# WHAT YOU NEED TO DO
- A) List the other names that the text about daffodils gives for these plants.
- B) Write the next part of the piece about daffodils, starting after its last sentence.

# TEXT BLOCK
>> Begin

A long time ago when I was in high school, we read and studied literature from Shakespeare to Bronte to Melville. One of my teachers was fond of having us memorize literary stanzas and as the topic being covered at the time was poetry, we all were to memorize a poem. Always being a flower lover, I chose the poem, ‘The Daffodils’ by William Wordsworth (1770 – 1850).
I wandered lonely as a cloud
That floats on high o’er vales and hills,
When all at once I saw a crowd,
A host of golden daffodils;
Beside the lake, beneath the trees,
Fluttering and dancing in the breeze.
https://www.poets.org/poetsorg/poem/daffodils (Read entirety)
Even today when I see a naturalized planting of daffodils, some of the words (albeit not as many as I’d like) come back to me. I don’t know if it was Wordsworth’s poem or the rather large yard that inspired me but I planted dozens of daffodils when I first moved into our present home. There are now I bet close to a thousand!
Daffodils are members of the Amaryllis family and belong to the genus, Narcissus. All daffodils are narcissus but not all narcissus are called daffodils. The genus is divided into about a dozen divisions depending on flower type. There are a large number of hybrids as well. Daffodils refer to flowers with the large coronas or trumpets. These bulbous plants have also been referred to as jonquils, Lent lilies and daffadown dillies.

>> End

# DATASET RECORDS
>> Begin

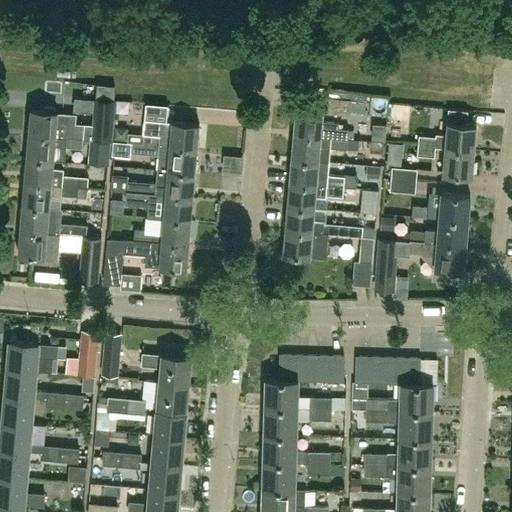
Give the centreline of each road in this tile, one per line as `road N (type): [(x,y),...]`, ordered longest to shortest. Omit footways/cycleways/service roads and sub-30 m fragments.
road 1 (residential): [(239,315),(269,47)]
road 2 (residential): [(489,314),(239,315)]
road 3 (residential): [(239,315),(0,295)]
road 4 (residential): [(470,511),(489,314)]
road 5 (residential): [(215,511),(239,315)]
road 6 (residential): [(489,314),(511,142)]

>> End

# ANSWERS FOR THE EXERCISE
- A) Jonquils, Lent lilies, and daffadown dillies.

- B)
Plants of the narcissus genus have been around since ancient times. They are native to parts of southern and western Europe and neighboring countries. In some parts of Europe they have naturalized. Daffodils symbolize different sentiments in various places. They represent vanity to some, and wealth and good fortune to others. Some cultures consider them unlucky because the flowers tend to bend like heads held in shame. White flowered varieties have been associated with graveyards perhaps because they were said to be the flower that carpeted Elysian Fields, the legendary Field of the Dead.
I can’t say that I have seen very many white daffodils in local cemeteries but I have seen clumps of yellow daffodils lingering on old house lots. European settlers brought the bulbs to the new land with them. Anyone who has grown daffodils knows they are quite long-lived and some species, especially the yellow trumpet ones, have a tendency to self-seed as well as to produce offsets. While I doubt the plants blooming today were planted several hundred years ago by the early settlers, it is romantic to think about the bulbs crossing the ocean and lovingly being planted next to their new home. Each spring when they bloomed, they would serve as a reminder of what was left behind as well as hope for a brighter future.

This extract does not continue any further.